Netbeheerder Liander meldt dat het percentage gasloze aansluitingsaanvragen bij nieuwbouw en renovaties opnieuw is toegenomen ten opzichte van eind vorig jaar, van gemiddeld 56% naar 62%. In Noord-Holland ligt dit percentage het hoogst met 72%, in Zuid-Holland wordt als enige provincie nog minder dan de helft van de aanvragen gedaan voor een gasloze aansluiting: 38%.
Geheel verrassend is de toename niet, omdat netbeheerders vanaf 1 juli 2018 jaar niet langer verplicht zijn om een gasaansluiting te realiseren bij bepaalde gebouwtypen. Omdat netbeheerders alleen wettelijk verplichte aansluitingen verzorgen, betekent dit in de praktijk dat er geen nieuwe woningen en kleine bedrijfspanden meer gerealiseerd kunnen worden met een gasaansluiting. Voor vergunningen die voor die datum zijn verleend, kan nog wel een gasaansluiting worden gerealiseerd.
Alternatieve warmtebronnen
Het merendeel van de bestaande bouw is aangesloten op aardgas als warmtebron. Door het dichtdraaien van de gaskraan in Groningen door de aardbevingsproblematiek en de energietransitie wil men het gebruik van aardgas voor verwarming terugdringen.

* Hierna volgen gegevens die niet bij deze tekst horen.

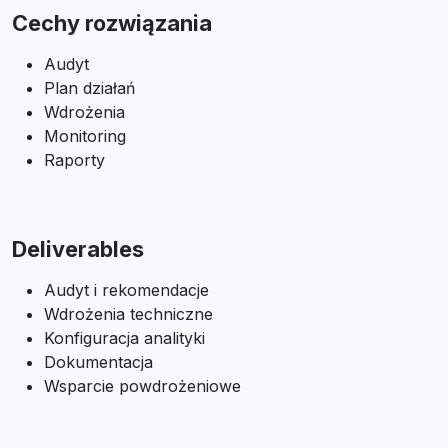
Cechy rozwiązania
Audyt
Plan działań
Wdrożenia
Monitoring
Raporty
Deliverables
Audyt i rekomendacje
Wdrożenia techniczne
Konfiguracja analityki
Dokumentacja
Wsparcie powdrożeniowe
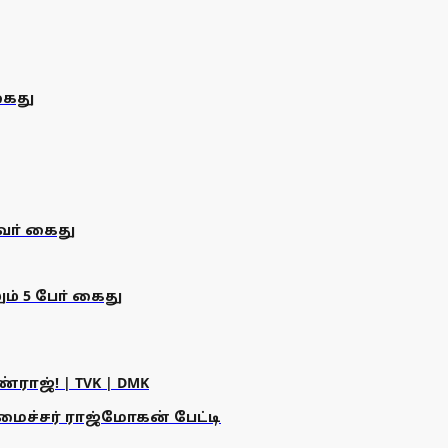
கைது
ா் கைது
் 5 போ் கைது
ராஜ்! | TVK | DMK
அமைச்சர் ராஜ்மோகன் பேட்டி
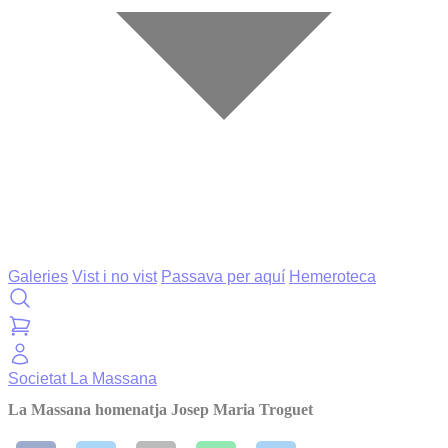
Galeries
Vist i no vist
Passava per aquí
Hemeroteca
Societat
La Massana
La Massana homenatja Josep Maria Troguet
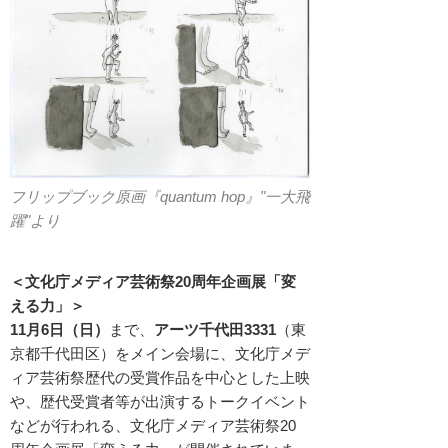
フリップブック原画『quantum hop』"一大飛
躍"より
＜文化庁メディア芸術祭20周年企画展「変
える力」＞
11月6日（日）
まで、
アーツ千代田3331
（東
京都千代田区）をメイン会場に、文化庁メデ
ィア芸術祭歴代の受賞作品を中心とした上映
や、歴代受賞者等が出演するトークイベント
などが行われる、文化庁メディア芸術祭20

Nieuwbouwwoningen kunnen van diverse andere warmtebronnen gebruik maken. De keuze komt meestal neer op een elektrische toepassing zoals een warmtepomp of op aansluiting op een warmtenet.
Voor warmtepompen en lage temperatuur warmtenetten geldt dat maatregelen zoals zeer goede isolatie en vloerverwarming noodzakelijk zijn. Het is vaak meer kostenefficiënt om dit bij nieuwbouw toe te passen dan om bestaande bouw ingrijpend te renoveren. Hoge temperatuur warmtenetten vereisen minder vergaande isolatie, dit maakt ze ook geschikt om bestaande bouw van aardgas af te helpen.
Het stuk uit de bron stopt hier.